**Task directions**
Lay out every line of the items below as a Markdown table with two columns, Row and Line, numbering the rows in order and leaving out blank lines.

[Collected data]
=== Section Start ===
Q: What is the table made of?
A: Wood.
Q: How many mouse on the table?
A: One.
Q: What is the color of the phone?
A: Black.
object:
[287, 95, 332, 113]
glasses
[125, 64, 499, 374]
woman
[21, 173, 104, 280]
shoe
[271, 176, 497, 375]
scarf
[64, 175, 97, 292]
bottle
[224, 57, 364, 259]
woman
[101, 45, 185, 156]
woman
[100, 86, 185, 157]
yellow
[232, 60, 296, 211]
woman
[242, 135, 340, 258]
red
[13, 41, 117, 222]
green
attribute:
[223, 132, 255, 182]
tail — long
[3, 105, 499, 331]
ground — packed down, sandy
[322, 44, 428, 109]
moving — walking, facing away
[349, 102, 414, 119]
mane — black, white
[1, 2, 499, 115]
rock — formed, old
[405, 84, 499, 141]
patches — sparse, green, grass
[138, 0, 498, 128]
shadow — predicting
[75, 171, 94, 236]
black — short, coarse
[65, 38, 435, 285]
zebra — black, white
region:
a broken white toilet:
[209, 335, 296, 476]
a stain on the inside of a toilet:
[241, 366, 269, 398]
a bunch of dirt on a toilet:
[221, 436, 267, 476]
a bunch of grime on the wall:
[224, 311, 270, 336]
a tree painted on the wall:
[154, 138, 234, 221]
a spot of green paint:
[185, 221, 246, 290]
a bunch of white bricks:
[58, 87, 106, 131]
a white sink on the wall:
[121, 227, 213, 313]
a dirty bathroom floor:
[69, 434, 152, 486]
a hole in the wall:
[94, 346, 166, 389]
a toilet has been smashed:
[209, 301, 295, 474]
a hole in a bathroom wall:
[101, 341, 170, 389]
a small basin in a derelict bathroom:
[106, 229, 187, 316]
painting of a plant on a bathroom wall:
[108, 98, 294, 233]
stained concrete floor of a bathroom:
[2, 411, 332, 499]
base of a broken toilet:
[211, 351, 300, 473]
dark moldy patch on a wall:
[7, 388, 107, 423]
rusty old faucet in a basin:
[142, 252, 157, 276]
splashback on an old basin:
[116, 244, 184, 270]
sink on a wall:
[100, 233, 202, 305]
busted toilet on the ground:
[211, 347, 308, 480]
=== Section End ===
**Exercise output**
| Row | Line |
|---|---|
| 1 | Q: What is the table made of? |
| 2 | A: Wood. |
| 3 | Q: How many mouse on the table? |
| 4 | A: One. |
| 5 | Q: What is the color of the phone? |
| 6 | A: Black. |
| 7 | object: |
| 8 | [287, 95, 332, 113] |
| 9 | glasses |
| 10 | [125, 64, 499, 374] |
| 11 | woman |
| 12 | [21, 173, 104, 280] |
| 13 | shoe |
| 14 | [271, 176, 497, 375] |
| 15 | scarf |
| 16 | [64, 175, 97, 292] |
| 17 | bottle |
| 18 | [224, 57, 364, 259] |
| 19 | woman |
| 20 | [101, 45, 185, 156] |
| 21 | woman |
| 22 | [100, 86, 185, 157] |
| 23 | yellow |
| 24 | [232, 60, 296, 211] |
| 25 | woman |
| 26 | [242, 135, 340, 258] |
| 27 | red |
| 28 | [13, 41, 117, 222] |
| 29 | green |
| 30 | attribute: |
| 31 | [223, 132, 255, 182] |
| 32 | tail — long |
| 33 | [3, 105, 499, 331] |
| 34 | ground — packed down, sandy |
| 35 | [322, 44, 428, 109] |
| 36 | moving — walking, facing away |
| 37 | [349, 102, 414, 119] |
| 38 | mane — black, white |
| 39 | [1, 2, 499, 115] |
| 40 | rock — formed, old |
| 41 | [405, 84, 499, 141] |
| 42 | patches — sparse, green, grass |
| 43 | [138, 0, 498, 128] |
| 44 | shadow — predicting |
| 45 | [75, 171, 94, 236] |
| 46 | black — short, coarse |
| 47 | [65, 38, 435, 285] |
| 48 | zebra — black, white |
| 49 | region: |
| 50 | a broken white toilet: |
| 51 | [209, 335, 296, 476] |
| 52 | a stain on the inside of a toilet: |
| 53 | [241, 366, 269, 398] |
| 54 | a bunch of dirt on a toilet: |
| 55 | [221, 436, 267, 476] |
| 56 | a bunch of grime on the wall: |
| 57 | [224, 311, 270, 336] |
| 58 | a tree painted on the wall: |
| 59 | [154, 138, 234, 221] |
| 60 | a spot of green paint: |
| 61 | [185, 221, 246, 290] |
| 62 | a bunch of white bricks: |
| 63 | [58, 87, 106, 131] |
| 64 | a white sink on the wall: |
| 65 | [121, 227, 213, 313] |
| 66 | a dirty bathroom floor: |
| 67 | [69, 434, 152, 486] |
| 68 | a hole in the wall: |
| 69 | [94, 346, 166, 389] |
| 70 | a toilet has been smashed: |
| 71 | [209, 301, 295, 474] |
| 72 | a hole in a bathroom wall: |
| 73 | [101, 341, 170, 389] |
| 74 | a small basin in a derelict bathroom: |
| 75 | [106, 229, 187, 316] |
| 76 | painting of a plant on a bathroom wall: |
| 77 | [108, 98, 294, 233] |
| 78 | stained concrete floor of a bathroom: |
| 79 | [2, 411, 332, 499] |
| 80 | base of a broken toilet: |
| 81 | [211, 351, 300, 473] |
| 82 | dark moldy patch on a wall: |
| 83 | [7, 388, 107, 423] |
| 84 | rusty old faucet in a basin: |
| 85 | [142, 252, 157, 276] |
| 86 | splashback on an old basin: |
| 87 | [116, 244, 184, 270] |
| 88 | sink on a wall: |
| 89 | [100, 233, 202, 305] |
| 90 | busted toilet on the ground: |
| 91 | [211, 347, 308, 480] |